David Hughes

Personal information
- Full name: David Robert Hughes
- Date of birth: 30 December 1972 (age 52)
- Place of birth: St Albans, England
- Height: 5 ft 11 in (1.80 m)
- Position(s): Midfielder

Youth career
- Weymouth

Senior career*
- Years: Team / Apps / (Gls)
- 1991–2000: Southampton / 53 / (3)
- 2002–2008: Eastleigh / 250 / (38)
- 2008–2009: Sutton United / 28 / (5)
- Total:  / 331 / (46)

Managerial career
- 2007: Eastleigh

= David Hughes (footballer, born 1972) =

Welsh footballer (born 1972)

David Robert Hughes (born 30 December 1972) is a Welsh football manager and former footballer.

As a player, he was a midfielder who notably spent six seasons in the Premier League with Southampton. He also had spells with non-league sides Eastleigh and Sutton United. He briefly managed Eastleigh in a player/manager capacity whilst with the club.

==Playing career==

===Southampton===
Hughes was born in St Albans and, after playing youth football with Weymouth, joined Southampton in March 1991, initially as a trainee. He signed a professional contract in August 1991, but did not make his first-team debut until 5 February 1994 (in a 2–1 defeat away to Oldham Athletic) shortly after the appointment of Alan Ball as Saints' manager. He was never a regular member of the first team squad and appeared more often as a substitute than a starter.

In his nine years at The Dell he suffered an incredible catalogue of injuries including broken legs (twice), fractured ribs and back problems which required surgery. When fit, he was an industrious midfielder who could both burst into the box and clear up in defence.
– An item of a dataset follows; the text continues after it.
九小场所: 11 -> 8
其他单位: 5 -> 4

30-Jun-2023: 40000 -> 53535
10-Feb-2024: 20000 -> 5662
He was a rare goal-scorer, but scored twice in consecutive matches, firstly away to Queens Park Rangers on 28 December 1994 with an acrobatic scissors-kick, and again at home to Manchester United three days later with a right-foot shot, both games ending 2–2.

His career at Southampton finally ended after a knee injury picked up in the August 2000 pre-season at Aldershot. In his six playing seasons at the Saints, Hughes made a total of 64 appearances, scoring three goals.

He also played at Youth level for England and at Under-21 level for Wales.

===Eastleigh===
After leaving professional football, he went into the building trade and in 2002 he joined Eastleigh as player/assistant manager. When Hughes joined, Eastleigh were in the Wessex League but in Hughes' first season they won the title to earn promotion to the Southern League. After one season in the Southern League, Eastleigh transferred to the Isthmian League for the 2004–05 season, from where they were promoted to the Conference South in 2005.

On 9 July 2007, Hughes was promoted to team manager at Eastleigh, following Jason Dodd's resignation. He relinquished this post following the appointment of Ian Baird in October 2007, operating instead as the player/assistant manager.

In October 2008, Hughes resigned from his position at Eastleigh, who were in serious financial difficulties. During his time with the Stoneham Lane club he made over 250 appearances, scoring 38 goals.

===Sutton United===
Hughes was snapped up by former Eastleigh manager Paul Doswell, now manager at Sutton United. He made his debut as substitute in the F.A. Cup 1st Round tie at home to Notts County, and was booked. Hughes totalled 28 league appearances and 5 in the cup, and scored 5 goals in the 2008–09 season for Sutton.